List every line in the material below that contains the string "Leipzig".

→ **Data provided**:
---+---

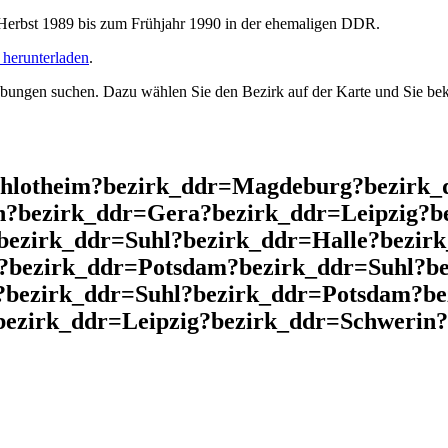
rbst 1989 bis zum Frühjahr 1990 in der ehemaligen DDR.
herunterladen
.
ngen suchen. Dazu wählen Sie den Bezirk auf der Karte und Sie beko
chlotheim?bezirk_ddr=Magdeburg?bezirk_
n?bezirk_ddr=Gera?bezirk_ddr=Leipzig?b
?bezirk_ddr=Suhl?bezirk_ddr=Halle?bezir
n?bezirk_ddr=Potsdam?bezirk_ddr=Suhl?b
k?bezirk_ddr=Suhl?bezirk_ddr=Potsdam?b
ezirk_ddr=Leipzig?bezirk_ddr=Schwerin?b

---+---

→ **Task response**:
n?bezirk_ddr=Gera?bezirk_ddr=Leipzig?b
ezirk_ddr=Leipzig?bezirk_ddr=Schwerin?b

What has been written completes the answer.